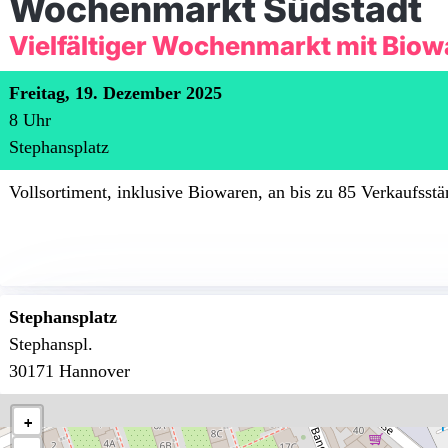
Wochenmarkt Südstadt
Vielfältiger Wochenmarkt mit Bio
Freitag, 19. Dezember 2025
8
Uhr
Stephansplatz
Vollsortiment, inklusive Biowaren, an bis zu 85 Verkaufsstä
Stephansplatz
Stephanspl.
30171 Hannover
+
|---|
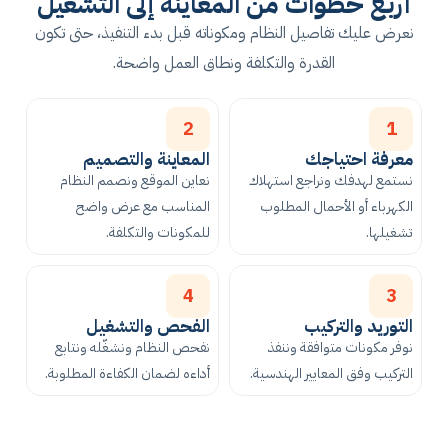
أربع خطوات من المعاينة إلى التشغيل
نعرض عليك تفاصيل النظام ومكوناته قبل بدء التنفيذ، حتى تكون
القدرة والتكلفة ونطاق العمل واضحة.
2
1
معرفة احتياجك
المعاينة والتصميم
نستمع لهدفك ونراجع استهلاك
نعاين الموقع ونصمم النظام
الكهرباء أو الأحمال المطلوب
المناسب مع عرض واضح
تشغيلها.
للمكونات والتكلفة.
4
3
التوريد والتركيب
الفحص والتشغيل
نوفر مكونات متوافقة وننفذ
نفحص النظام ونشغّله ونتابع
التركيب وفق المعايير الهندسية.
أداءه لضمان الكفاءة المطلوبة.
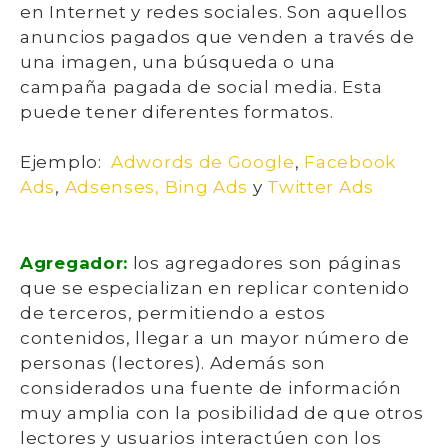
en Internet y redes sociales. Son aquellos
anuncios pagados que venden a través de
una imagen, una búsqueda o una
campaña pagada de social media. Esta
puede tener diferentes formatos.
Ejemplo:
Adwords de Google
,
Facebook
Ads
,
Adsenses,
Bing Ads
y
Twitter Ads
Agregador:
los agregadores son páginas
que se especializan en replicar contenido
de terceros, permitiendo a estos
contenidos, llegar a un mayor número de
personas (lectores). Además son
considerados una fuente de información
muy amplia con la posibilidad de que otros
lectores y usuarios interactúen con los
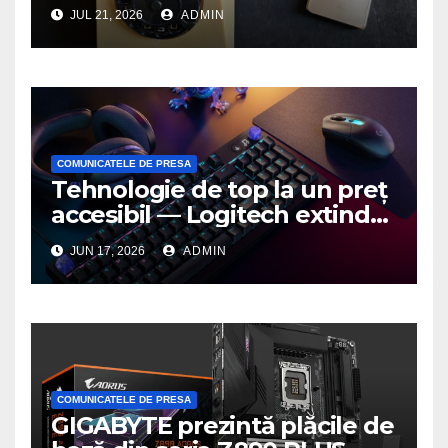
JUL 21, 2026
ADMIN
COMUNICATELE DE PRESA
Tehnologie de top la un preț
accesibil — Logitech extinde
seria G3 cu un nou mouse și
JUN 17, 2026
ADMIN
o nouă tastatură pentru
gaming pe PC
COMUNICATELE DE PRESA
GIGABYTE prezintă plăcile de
|---|
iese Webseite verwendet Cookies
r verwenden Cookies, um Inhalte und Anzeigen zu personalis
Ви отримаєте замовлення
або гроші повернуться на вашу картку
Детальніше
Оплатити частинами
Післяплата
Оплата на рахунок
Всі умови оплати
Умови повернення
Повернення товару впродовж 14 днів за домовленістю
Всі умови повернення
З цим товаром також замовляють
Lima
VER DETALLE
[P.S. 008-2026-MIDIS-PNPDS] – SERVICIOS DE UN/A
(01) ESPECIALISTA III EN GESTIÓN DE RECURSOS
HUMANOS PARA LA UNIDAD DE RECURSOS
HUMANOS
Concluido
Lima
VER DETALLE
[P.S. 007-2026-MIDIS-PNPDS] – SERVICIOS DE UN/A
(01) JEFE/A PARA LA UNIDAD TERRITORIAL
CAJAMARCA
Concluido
|---|
■ Work instructions ■
Reproduce, without any changes, the data lines between the line holding "JUL 21, 2026" and the line holding "GIGABYTE prezintă plăcile de", inclusive.

■ Result below ■
JUL 21, 2026
ADMIN
COMUNICATELE DE PRESA
Tehnologie de top la un preț
accesibil — Logitech extinde
seria G3 cu un nou mouse și
JUN 17, 2026
ADMIN
o nouă tastatură pentru
gaming pe PC
COMUNICATELE DE PRESA
GIGABYTE prezintă plăcile de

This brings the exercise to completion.